Ortaçağ’ın en korkutucu hastalıklarından biriydi cüzzam. Kırış kırış, şişmiş, bozulmuş derinin görüntüsü öyle korkunçtu ki, cüzzamlı gören yolunu değiştirir, onlara yaklaşmamaya çalışırdı. Cüzzamlılar toplumdan dışlanırdı.
Bugün de ülkemizde “cüzzamlı” muamelesi gören bir köpek cinsi var. Pitbull’lar. Adı bile bazılarını korkutmaya yetiyor. Zaten ülkemizde “yasaklı” statüsündeki bir cins. Kavgacı, saldırgan, tehlikeli deniyor onlar için… Halbuki kavgacı olan da, saldırgan olan da, tehlikeli olan da köpek değil sahibi… Yani insan.

***

Köpek dövüşlerinde kullanıyorlar pitbulları… Ya da çevresindekilere gözdağı vermek isteyenler alıyor onları. Kavgacı olsun, saldırgan olsun diye dövüle dövüle eğitiliyorlar. Zavallı hayvanlar başka türlü bir dünya bilmiyor. Sonra; gazetelerde “pitbull adama saldırdı” diye okuyoruz. Sahibinden, onu böyle yetiştiren kişiden söz eden olmuyor.  
Halbuki pitbull’lar dünyanın belki de en şanssız, en çok istismar edilen köpekleri… Canavar değiller. Annelerinin karnından saldırmaya programlı olarak doğmuyorlar.

***
Geçtiğimiz gün İzmirli hayvan hakları savunucusu Füsun Yağcı birkaç fotoğraf paylaştı Facebook sayfasından. Bakarken içim cız etti. Bir deri bir kemik kalmış, yüzleri ve vücutlarının birçok yerinde, izleri silinmeyecek cinsten yara ve bereler bulunan beş tane pitbull. O gözlerdeki hüznü bir görebilseniz… Üçünü Tepecik’ten, ikisini ise Sasalı’dan almış. Füsun Hanım’ın pitbull’larla ilk karşılaşması değil bu. Kurtarabildiği kadarını kurtarmaya gayret ediyor. Durumlarını sorduğumda şöyle anlatıyor:
“Sağlık durumları kötü. Bazı aldıklarımın çok daha kötü olabiliyor. Bunlardan birinde şu an erlişya- kan paraziti var, allahtan diğer ikisinde yok. Ama aynı zamanda boğmaca da var. Yine de buna da şükür diyorum. Pansiyonlarda sayısını unuttuğum köpeğimiz var. Ödeyemiyoruz. Ama görmezden de gelemedik. Maalesef çok zor durumları. Ve yetişemiyorum da, çok az insan var ilgilenen, korumaya çalışan. Geçici yuva bulunmuyor. Hayvanseverlerin bile çoğu uzak duruyor. Bu hayvanları istismar edenlerden şikayetçi de olamıyoruz. Çünkü pitbullar yasaklı ırk. Resmi şikayet yaparsak, hayvanlar direkt barınağa alınır tutanak ile. Konu yasaklı ırk olunca, barınaklara eğer girerlerse bir daha ömür boyu çıkamıyorlar. Kafeste ölene kadar kalıyorlar ki zaten çoğu zaman da 1-2 sene içinde kafeste ölüp gidiyorlar. Eğer ki uyutulmazlarsa tabii…”

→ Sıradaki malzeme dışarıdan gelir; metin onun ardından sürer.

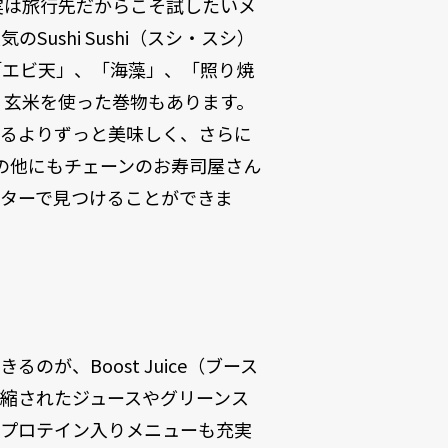
実は旅行先だからこそ試したいメ
ushi Sushi（スシ・スシ）
「エビ天」、「海藻」、「照り焼
、玄米を使った巻物もあります。
いるよりずっと美味しく、さらに
shiの他にもチェーンのお寿司屋さん
ンターで見つけることができま
が、Boost Juice（ブース
縮されたジュースやグリーンス
やプロテイン入りメニューも充実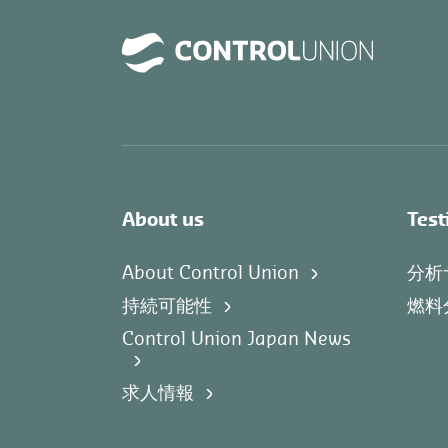
About us
Test
About Control Union
分析
持続可能性
燃料
Control Union Japan News
求人情報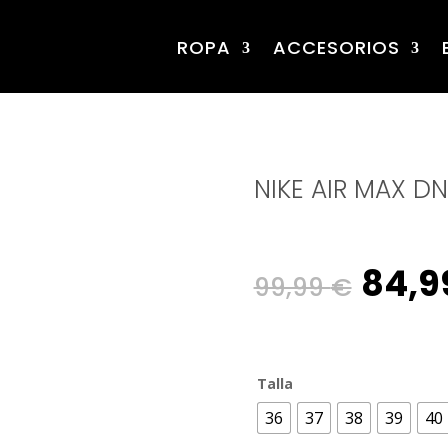
ROPA
ACCESORIOS
NIKE AIR MAX DN
Origi
84,9
99,99
€
pric
Talla
was:
36
37
38
39
40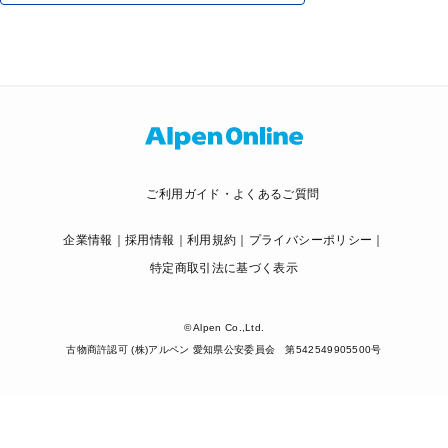
ご利用ガイド・よくあるご質問
企業情報
採用情報
利用規約
プライバシーポリシー
特定商取引法に基づく表示
© Alpen Co.,Ltd.
古物商許認可 (株)アルペン 愛知県公安委員会 第542549905500号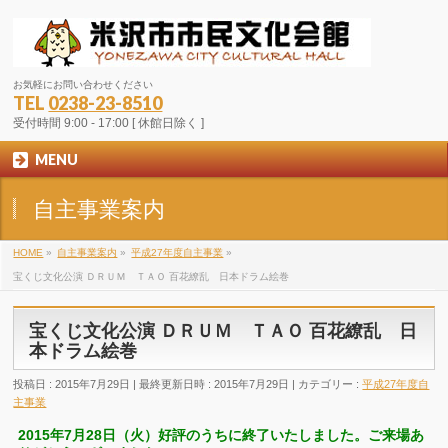
お気軽にお問い合わせください
TEL
0238-23-8510
受付時間 9:00 - 17:00 [ 休館日除く ]
MENU
自主事業案内
HOME
»
自主事業案内
»
平成27年度自主事業
»
宝くじ文化公演 ＤＲＵＭ ＴＡＯ 百花繚乱 日本ドラム絵巻
宝くじ文化公演 ＤＲＵＭ ＴＡＯ 百花繚乱 日
本ドラム絵巻
投稿日 : 2015年7月29日
最終更新日時 : 2015年7月29日
カテゴリー :
平成27年度自
主事業
2015年7月28日（火）好評のうちに終了いたしました。ご来場あ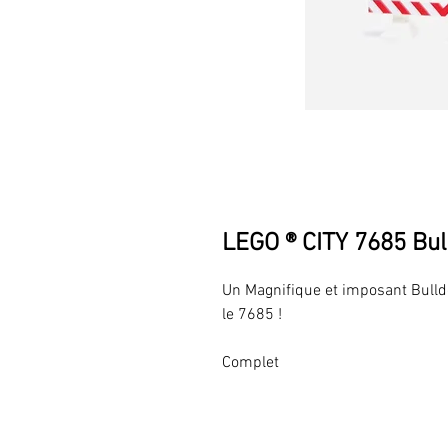
LEGO ® CITY 7685 Bu
Un Magnifique et imposant Bulld
le 7685 !
Complet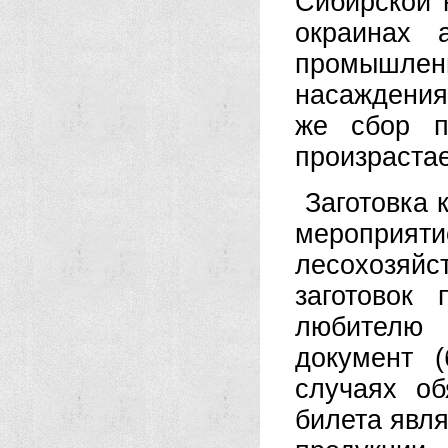
Сибирской 
окраинах 
промышленн
насаждения
же сбор п
произрастае
Заготовка 
мероприят
лесохозяйс
заготовок
любителю 
документ (
случаях об
билета явл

Yukarıdaki satırları iyice, bir kere daha okuyun. İşkence ile eğitilen, korkunç şartlarda yaşamaya mahkum edilen bu canların hakkını korumak yasak bu ülkede. Hayvan severim diyenler bile cüzzamlı gibi kaçıyor onlardan. Onları bu hale getirenler elini kolunu sallaya sallaya dolaşırken, pitbull’lar kafeslere kapatılıyor; müebbete mahkum ediliyor.
Yazık değil mi bu hayvanlara? Kimse dur demeyecekti bu drama?
Yetkililere soruyorum; yasaklı deyip kestirip atmakla düzeliyor mu işler? Bir şeyleri yasaklayacaksanız eğer; istismarcı, şiddet yanlısı insanların pitbull’ların yanına yaklaşmasını yasaklayın bir zahmet.
Ve bir kez daha söyleyelim: Bu hikayenin kötü adamı değil, mağdurudur pitbull’lar.